**Text excerpt**

No. 88 UCDA P150/2226

Minutes of a meeting between Eamon de Valera and Ramsay MacDonald

London, 15 July 1932

CABINET

IRISH SITUATION COMMITTEE

Meeting with Mr. de Valera on Friday, 15th July. Note by the Lord Chancellor

The attached note of the meeting with Mr. de Valera on Friday, the 15th July, was prepared by the Attorney General, and has been approved by the Prime Minister.

(Initialled) S.1

INTRODUCTORY NOTE

Conversations took place between the Prime Minister and Mr. de Valera on 15th July in accordance with suggestions made to him on the previous night by Mr. Norton.2

Mr. de Valera reached London at 5.50 p.m. and the meeting was appointed to take place at 7.30 p.m.

At 7.30 a telephone message was received that Mr. de Valera was not prepared to come to Downing Street unless he was to see the Prime Minister alone, as he had had no conversations with his own colleagues. The Prime Minister sent a reply that he could not see Mr. de Valera unaccompanied by any of his colleagues, and he suggested that the Lord Chancellor and the Attorney General should be present with him. Mr. de Valera replied that he would not come unless he could see the Prime Minister alone, at any rate in the first instance. The Prime Minister thereupon agreed to receive him alone in the first instance, and Mr. de Valera reached Downing Street about 7.50 p.m.

NOTE OF DISCUSSION

The Prime Minister and Mr. de Valera had a conversation alone for about a quarter of an hour. The Lord Chancellor then joined them. About 8.30 p.m. the Prime Minister called the Attorney General into the room.

**Request 1**
According to the minutes of the meeting between de Valera and MacDonald, who prepared the attached note of the meeting?

**Provided data**
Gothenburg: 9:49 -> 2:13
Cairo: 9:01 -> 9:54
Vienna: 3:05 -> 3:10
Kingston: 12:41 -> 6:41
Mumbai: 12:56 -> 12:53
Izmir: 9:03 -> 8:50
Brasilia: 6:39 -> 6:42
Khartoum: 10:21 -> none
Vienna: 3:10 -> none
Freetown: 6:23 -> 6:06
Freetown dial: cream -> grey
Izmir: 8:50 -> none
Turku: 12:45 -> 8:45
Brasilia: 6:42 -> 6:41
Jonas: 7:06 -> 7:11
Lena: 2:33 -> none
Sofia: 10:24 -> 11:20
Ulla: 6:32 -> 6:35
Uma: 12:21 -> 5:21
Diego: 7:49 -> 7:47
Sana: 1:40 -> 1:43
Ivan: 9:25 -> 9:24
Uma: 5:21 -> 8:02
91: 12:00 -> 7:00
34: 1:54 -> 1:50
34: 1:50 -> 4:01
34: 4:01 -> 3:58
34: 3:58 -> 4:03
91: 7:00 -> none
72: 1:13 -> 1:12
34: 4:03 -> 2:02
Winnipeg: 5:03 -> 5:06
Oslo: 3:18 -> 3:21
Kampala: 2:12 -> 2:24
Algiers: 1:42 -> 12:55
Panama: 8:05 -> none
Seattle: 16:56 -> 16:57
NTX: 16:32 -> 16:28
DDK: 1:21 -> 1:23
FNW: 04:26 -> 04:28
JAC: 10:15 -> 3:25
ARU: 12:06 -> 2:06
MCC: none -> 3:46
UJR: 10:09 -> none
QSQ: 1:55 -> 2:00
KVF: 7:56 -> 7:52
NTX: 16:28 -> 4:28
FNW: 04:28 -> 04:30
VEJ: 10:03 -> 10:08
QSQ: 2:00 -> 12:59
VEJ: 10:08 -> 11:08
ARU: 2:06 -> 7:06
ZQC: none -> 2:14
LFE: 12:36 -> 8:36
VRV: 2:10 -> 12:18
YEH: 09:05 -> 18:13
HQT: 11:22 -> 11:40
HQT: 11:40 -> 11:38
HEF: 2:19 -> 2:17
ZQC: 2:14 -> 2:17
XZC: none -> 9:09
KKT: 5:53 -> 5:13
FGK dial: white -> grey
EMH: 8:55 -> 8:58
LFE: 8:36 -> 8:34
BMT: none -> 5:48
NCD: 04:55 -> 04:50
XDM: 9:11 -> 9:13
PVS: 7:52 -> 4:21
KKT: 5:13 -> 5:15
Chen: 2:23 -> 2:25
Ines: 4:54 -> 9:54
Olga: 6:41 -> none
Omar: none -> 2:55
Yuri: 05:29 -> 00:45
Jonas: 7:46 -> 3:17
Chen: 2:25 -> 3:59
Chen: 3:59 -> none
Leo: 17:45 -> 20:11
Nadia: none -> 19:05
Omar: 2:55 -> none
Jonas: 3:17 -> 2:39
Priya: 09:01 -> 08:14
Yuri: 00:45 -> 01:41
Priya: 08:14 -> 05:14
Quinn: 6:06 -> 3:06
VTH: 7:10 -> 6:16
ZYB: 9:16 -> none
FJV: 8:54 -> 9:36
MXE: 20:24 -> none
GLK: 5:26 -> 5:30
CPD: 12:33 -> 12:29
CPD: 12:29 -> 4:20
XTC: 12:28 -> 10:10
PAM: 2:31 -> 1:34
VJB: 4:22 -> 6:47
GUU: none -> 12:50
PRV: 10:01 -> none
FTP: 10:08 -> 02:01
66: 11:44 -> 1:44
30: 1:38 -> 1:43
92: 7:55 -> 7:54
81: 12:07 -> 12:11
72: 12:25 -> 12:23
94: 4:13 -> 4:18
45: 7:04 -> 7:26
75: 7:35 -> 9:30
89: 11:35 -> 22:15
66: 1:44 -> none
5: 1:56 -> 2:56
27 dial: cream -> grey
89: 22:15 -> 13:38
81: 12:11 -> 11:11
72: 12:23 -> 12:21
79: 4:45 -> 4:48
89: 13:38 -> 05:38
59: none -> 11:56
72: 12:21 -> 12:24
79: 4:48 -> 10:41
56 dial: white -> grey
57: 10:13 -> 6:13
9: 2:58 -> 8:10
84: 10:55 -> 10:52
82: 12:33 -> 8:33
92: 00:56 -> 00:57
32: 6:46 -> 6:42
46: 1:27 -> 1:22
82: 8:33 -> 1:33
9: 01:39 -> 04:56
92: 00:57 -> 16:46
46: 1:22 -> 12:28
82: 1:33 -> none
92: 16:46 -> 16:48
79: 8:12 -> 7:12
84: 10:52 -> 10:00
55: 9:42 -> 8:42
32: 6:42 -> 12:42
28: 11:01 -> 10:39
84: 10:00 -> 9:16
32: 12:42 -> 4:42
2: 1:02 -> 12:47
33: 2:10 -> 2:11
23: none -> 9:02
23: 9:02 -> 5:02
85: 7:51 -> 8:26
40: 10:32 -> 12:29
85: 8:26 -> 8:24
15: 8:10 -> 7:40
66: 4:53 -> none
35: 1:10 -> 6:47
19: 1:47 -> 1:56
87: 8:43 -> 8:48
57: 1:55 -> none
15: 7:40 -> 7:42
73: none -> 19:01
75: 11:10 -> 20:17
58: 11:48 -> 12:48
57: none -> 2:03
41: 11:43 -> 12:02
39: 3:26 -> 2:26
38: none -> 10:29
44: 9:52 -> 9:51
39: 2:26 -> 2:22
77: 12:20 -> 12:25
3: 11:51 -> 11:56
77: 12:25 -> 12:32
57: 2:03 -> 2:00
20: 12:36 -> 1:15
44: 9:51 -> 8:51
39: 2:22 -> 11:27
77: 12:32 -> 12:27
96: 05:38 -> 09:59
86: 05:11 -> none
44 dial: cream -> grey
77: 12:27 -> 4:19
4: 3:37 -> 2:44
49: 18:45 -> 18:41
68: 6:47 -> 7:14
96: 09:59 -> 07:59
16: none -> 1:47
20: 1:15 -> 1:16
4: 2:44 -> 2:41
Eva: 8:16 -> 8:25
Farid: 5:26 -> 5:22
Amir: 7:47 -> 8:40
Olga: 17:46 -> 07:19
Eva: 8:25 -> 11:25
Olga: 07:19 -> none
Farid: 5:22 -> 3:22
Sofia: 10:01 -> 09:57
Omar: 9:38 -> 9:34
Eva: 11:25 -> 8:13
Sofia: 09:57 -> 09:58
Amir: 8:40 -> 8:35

**Request 2**
Format the records as a JSON list of strings, one string per line, from the first line of the records up to and including the line with "EMH: 8:55 -> 8:58". Leave out blank lines.

**Complete response 1**
The Attorney General

**Complete response 2**
[
  "Gothenburg: 9:49 -> 2:13",
  "Cairo: 9:01 -> 9:54",
  "Vienna: 3:05 -> 3:10",
  "Kingston: 12:41 -> 6:41",
  "Mumbai: 12:56 -> 12:53",
  "Izmir: 9:03 -> 8:50",
  "Brasilia: 6:39 -> 6:42",
  "Khartoum: 10:21 -> none",
  "Vienna: 3:10 -> none",
  "Freetown: 6:23 -> 6:06",
  "Freetown dial: cream -> grey",
  "Izmir: 8:50 -> none",
  "Turku: 12:45 -> 8:45",
  "Brasilia: 6:42 -> 6:41",
  "Jonas: 7:06 -> 7:11",
  "Lena: 2:33 -> none",
  "Sofia: 10:24 -> 11:20",
  "Ulla: 6:32 -> 6:35",
  "Uma: 12:21 -> 5:21",
  "Diego: 7:49 -> 7:47",
  "Sana: 1:40 -> 1:43",
  "Ivan: 9:25 -> 9:24",
  "Uma: 5:21 -> 8:02",
  "91: 12:00 -> 7:00",
  "34: 1:54 -> 1:50",
  "34: 1:50 -> 4:01",
  "34: 4:01 -> 3:58",
  "34: 3:58 -> 4:03",
  "91: 7:00 -> none",
  "72: 1:13 -> 1:12",
  "34: 4:03 -> 2:02",
  "Winnipeg: 5:03 -> 5:06",
  "Oslo: 3:18 -> 3:21",
  "Kampala: 2:12 -> 2:24",
  "Algiers: 1:42 -> 12:55",
  "Panama: 8:05 -> none",
  "Seattle: 16:56 -> 16:57",
  "NTX: 16:32 -> 16:28",
  "DDK: 1:21 -> 1:23",
  "FNW: 04:26 -> 04:28",
  "JAC: 10:15 -> 3:25",
  "ARU: 12:06 -> 2:06",
  "MCC: none -> 3:46",
  "UJR: 10:09 -> none",
  "QSQ: 1:55 -> 2:00",
  "KVF: 7:56 -> 7:52",
  "NTX: 16:28 -> 4:28",
  "FNW: 04:28 -> 04:30",
  "VEJ: 10:03 -> 10:08",
  "QSQ: 2:00 -> 12:59",
  "VEJ: 10:08 -> 11:08",
  "ARU: 2:06 -> 7:06",
  "ZQC: none -> 2:14",
  "LFE: 12:36 -> 8:36",
  "VRV: 2:10 -> 12:18",
  "YEH: 09:05 -> 18:13",
  "HQT: 11:22 -> 11:40",
  "HQT: 11:40 -> 11:38",
  "HEF: 2:19 -> 2:17",
  "ZQC: 2:14 -> 2:17",
  "XZC: none -> 9:09",
  "KKT: 5:53 -> 5:13",
  "FGK dial: white -> grey",
  "EMH: 8:55 -> 8:58"
]